# St. Cyprian's Church,Liverpool,July 2010.



## wherever i may roam (Mar 5, 2011)

Sadly at the moment i can't find much history on this Church, only that it was designed by Culshaw & Summers in 1881.
I think it closed around about 2008 & i dont think it is listed,which is a shame. The whole area is up for major regenaration..

Report from LIVERPOOL ECHO-
HOME demolitions to make way for the regeneration of Liverpool’s Edge Lane gateway will finally get underway in the New Year.
It will mark a milestone in the scheme, which includes widening the road, and has been delayed for years by legal wrangles.
Homes between Marmaduke Street, Dorothy Street, and Peet Street will start being pulled down early in January, kicking off a six month demolition programme.
Officials at the city’s regeneration agency Liverpool Vision hope the work will draw a line in the sand after several delays and disputes.
Rob Monaghan of Liverpool Vision said: “We have done an awful lot of work to get to where we are.
“The area has had a sticking plaster over it for the past 30 years, this is now being dealt with.
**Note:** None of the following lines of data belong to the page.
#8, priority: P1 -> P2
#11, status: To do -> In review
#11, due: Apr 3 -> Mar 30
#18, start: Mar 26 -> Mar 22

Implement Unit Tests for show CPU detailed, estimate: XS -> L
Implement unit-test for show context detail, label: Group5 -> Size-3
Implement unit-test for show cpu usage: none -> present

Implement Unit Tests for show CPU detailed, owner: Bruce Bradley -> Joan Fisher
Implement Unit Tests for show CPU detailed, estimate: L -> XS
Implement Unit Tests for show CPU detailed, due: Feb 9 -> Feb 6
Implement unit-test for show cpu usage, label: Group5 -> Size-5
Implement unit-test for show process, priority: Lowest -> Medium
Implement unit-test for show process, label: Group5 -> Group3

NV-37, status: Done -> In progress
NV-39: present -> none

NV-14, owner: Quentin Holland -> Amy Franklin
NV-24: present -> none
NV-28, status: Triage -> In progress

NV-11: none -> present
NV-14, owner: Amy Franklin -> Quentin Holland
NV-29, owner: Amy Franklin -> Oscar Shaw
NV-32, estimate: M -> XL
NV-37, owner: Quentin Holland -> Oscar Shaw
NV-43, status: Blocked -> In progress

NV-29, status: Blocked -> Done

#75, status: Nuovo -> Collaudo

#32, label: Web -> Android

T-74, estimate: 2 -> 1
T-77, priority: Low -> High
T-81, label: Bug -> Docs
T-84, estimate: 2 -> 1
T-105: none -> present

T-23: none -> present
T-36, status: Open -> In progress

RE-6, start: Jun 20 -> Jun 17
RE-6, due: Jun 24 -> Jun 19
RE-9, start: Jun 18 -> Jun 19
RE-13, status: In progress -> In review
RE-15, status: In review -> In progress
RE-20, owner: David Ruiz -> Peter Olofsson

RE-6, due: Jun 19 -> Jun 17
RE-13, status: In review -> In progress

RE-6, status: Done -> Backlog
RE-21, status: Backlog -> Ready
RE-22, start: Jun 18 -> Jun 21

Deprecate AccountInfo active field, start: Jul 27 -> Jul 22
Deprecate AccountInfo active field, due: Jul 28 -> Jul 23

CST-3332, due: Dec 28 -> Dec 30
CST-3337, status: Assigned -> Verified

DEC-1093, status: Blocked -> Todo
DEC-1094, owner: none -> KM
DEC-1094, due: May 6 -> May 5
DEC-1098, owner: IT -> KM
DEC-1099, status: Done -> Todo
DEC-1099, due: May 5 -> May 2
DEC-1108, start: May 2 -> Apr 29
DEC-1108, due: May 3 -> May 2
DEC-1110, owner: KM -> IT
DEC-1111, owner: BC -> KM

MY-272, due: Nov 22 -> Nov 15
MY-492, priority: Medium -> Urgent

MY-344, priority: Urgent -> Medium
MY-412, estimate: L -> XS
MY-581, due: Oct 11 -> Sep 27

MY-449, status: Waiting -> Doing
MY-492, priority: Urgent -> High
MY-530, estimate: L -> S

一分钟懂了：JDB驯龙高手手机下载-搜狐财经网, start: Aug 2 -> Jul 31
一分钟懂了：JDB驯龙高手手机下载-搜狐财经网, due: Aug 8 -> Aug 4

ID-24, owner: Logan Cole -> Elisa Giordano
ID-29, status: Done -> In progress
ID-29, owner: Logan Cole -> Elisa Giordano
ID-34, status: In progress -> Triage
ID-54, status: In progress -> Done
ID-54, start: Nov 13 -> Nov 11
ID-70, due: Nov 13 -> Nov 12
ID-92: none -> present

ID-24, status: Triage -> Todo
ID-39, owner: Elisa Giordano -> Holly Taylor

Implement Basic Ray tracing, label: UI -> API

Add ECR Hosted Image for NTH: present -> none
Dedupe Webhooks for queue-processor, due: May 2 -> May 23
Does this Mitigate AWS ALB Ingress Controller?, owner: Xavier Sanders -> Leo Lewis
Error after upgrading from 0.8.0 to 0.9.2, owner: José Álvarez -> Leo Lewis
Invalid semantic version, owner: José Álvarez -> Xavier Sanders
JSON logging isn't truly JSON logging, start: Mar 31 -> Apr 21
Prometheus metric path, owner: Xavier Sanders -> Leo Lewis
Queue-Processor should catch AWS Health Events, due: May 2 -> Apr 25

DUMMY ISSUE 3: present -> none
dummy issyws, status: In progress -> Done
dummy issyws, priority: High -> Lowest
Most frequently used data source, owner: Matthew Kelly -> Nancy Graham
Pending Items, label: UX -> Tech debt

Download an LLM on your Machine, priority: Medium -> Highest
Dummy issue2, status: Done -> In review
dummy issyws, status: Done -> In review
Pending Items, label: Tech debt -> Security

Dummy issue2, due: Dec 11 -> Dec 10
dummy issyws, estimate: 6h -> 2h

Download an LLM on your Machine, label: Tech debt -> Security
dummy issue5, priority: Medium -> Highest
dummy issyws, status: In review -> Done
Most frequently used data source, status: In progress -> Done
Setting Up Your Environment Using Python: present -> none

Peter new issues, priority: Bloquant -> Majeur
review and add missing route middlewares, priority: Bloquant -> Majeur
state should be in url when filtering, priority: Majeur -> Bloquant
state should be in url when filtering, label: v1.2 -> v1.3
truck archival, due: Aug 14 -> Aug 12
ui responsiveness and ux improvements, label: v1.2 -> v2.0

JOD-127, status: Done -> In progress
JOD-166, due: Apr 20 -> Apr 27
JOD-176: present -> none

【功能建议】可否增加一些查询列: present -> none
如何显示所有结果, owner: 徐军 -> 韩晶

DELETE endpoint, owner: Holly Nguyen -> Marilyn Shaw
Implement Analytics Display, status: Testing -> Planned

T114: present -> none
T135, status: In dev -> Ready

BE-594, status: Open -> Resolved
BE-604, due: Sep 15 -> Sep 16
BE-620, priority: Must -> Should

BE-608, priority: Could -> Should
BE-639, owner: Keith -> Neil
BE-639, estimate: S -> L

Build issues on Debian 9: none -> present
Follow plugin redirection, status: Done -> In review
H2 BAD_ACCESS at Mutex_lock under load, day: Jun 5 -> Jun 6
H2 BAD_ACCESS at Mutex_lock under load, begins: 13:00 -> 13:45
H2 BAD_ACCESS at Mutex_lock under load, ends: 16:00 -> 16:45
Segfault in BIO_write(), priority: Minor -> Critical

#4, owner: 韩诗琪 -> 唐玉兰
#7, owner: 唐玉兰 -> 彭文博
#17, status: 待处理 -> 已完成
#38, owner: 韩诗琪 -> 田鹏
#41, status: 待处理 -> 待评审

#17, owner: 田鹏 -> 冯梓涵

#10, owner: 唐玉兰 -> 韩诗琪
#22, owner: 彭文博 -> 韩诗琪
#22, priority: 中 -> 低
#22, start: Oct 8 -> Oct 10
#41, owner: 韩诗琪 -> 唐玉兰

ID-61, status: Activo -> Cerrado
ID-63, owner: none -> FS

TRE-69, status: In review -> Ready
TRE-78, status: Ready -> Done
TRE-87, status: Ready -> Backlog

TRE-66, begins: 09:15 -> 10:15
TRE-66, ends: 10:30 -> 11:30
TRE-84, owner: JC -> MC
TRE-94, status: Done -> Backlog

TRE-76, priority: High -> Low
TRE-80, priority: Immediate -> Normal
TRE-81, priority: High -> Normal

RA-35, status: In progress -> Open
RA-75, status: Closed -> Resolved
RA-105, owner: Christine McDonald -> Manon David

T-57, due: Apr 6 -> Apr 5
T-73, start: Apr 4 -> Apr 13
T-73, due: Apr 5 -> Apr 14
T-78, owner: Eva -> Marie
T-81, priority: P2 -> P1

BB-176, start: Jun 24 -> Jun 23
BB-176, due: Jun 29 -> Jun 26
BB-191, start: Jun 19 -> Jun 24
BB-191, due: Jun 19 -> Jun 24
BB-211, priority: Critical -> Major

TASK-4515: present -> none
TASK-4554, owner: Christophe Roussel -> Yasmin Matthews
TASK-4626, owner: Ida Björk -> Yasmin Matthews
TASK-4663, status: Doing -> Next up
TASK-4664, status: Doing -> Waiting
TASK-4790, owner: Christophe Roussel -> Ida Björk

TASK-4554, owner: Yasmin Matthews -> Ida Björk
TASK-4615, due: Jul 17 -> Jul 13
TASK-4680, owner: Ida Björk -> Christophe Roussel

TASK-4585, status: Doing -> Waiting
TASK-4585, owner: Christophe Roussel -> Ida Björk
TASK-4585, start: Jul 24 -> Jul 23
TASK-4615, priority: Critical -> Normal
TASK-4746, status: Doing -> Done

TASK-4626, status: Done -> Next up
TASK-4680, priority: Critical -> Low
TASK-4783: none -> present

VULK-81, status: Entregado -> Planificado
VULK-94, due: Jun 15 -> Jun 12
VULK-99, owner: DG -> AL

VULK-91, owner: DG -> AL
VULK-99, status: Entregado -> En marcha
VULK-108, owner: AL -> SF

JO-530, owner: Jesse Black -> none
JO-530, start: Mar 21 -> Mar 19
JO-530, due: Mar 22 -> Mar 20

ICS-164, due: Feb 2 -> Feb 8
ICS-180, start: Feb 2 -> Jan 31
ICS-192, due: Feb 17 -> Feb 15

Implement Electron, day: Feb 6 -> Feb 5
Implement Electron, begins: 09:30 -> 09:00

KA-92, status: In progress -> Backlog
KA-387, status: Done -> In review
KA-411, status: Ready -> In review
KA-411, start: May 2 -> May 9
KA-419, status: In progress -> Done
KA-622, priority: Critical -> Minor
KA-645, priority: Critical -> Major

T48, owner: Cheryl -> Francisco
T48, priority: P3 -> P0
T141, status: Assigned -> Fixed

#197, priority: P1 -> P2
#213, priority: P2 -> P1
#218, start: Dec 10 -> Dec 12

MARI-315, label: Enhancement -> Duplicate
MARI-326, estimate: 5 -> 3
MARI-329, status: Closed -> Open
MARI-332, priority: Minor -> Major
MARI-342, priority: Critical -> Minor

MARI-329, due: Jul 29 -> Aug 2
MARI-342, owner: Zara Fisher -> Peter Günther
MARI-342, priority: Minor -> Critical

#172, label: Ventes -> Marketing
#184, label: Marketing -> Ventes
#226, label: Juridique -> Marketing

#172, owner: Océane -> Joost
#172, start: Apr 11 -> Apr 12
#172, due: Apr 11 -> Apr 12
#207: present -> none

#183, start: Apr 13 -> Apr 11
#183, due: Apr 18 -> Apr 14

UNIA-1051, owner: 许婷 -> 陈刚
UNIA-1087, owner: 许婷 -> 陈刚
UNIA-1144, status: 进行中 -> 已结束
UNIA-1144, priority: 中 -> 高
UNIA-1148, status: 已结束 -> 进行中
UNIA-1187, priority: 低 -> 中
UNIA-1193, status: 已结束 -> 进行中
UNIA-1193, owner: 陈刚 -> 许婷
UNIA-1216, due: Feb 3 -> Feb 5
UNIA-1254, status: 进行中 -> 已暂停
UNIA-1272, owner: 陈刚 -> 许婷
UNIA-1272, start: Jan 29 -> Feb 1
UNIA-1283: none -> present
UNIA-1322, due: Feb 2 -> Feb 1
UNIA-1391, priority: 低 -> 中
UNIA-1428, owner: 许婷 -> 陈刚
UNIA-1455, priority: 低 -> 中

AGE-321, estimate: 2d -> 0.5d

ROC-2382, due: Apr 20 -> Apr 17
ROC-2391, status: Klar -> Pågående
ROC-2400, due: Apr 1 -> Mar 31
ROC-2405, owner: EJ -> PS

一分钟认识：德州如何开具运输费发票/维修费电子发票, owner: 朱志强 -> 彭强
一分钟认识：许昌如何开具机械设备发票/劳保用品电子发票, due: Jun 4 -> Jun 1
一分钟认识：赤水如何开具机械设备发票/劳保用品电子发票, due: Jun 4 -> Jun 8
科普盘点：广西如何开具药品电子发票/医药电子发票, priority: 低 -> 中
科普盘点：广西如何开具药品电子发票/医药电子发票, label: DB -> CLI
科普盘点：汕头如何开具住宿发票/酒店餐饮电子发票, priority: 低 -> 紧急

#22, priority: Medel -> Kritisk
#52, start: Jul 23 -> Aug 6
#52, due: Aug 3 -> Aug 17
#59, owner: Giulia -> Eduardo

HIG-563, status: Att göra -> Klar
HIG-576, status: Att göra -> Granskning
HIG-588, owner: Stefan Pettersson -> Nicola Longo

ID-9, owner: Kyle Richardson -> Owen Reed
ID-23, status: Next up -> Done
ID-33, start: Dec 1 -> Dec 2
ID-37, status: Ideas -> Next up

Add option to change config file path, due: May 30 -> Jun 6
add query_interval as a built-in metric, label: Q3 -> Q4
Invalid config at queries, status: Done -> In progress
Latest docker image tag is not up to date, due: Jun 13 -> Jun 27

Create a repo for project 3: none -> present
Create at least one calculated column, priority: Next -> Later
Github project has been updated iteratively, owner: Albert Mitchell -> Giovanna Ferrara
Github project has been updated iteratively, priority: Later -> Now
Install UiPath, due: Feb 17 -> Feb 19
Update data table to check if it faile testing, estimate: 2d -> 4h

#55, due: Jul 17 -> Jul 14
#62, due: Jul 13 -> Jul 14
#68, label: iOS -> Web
This is about the remaking of a neighbourhood.”
In all 371 homes will be demolished to make way for the new road, homes, a commercial hub, and a health centre.
Bellway Homes is currently in the process of submitting a planning application for the new homes and it is hoped building will start in late summer 2010.
The road, which will now cost £57.7m, up from £40.4m four years ago, is currently awaiting final funding approval from the Department for Transport.
It is hoped the DfT will approve its share of the cash by April allowing work on the new road itself to start in June or July.
Work on the commercial hub, based off Jubilee Drive, is unlikely to start until the effects of the recession have gone. It is hoped progress can start being made in early 2011.
The health centre is not likely to see significant progress until the end of 2010.
Mr Monaghan said the scheme started out originally looking at the road but has grown into a “comprehensive package of regeneration” for the area.
But not everyone was convinced of the need for a widescale demolition programme.
Grandmother Elizabeth Pascoe, of Adderley Street, fought a long campaign against the plans which saw her mount a number of legal challenges.
The court battle cost her around £40,000 in legal fees but she always insisted it was the right thing to do.
The battle over compulsory purchase orders came to an end in March this year when the High Court in London refused to overturn the order.


----------



## wherever i may roam (Mar 5, 2011)

thanks.


----------



## King Al (Mar 5, 2011)

Like the clock workings and the bell! Nice one WIMR


----------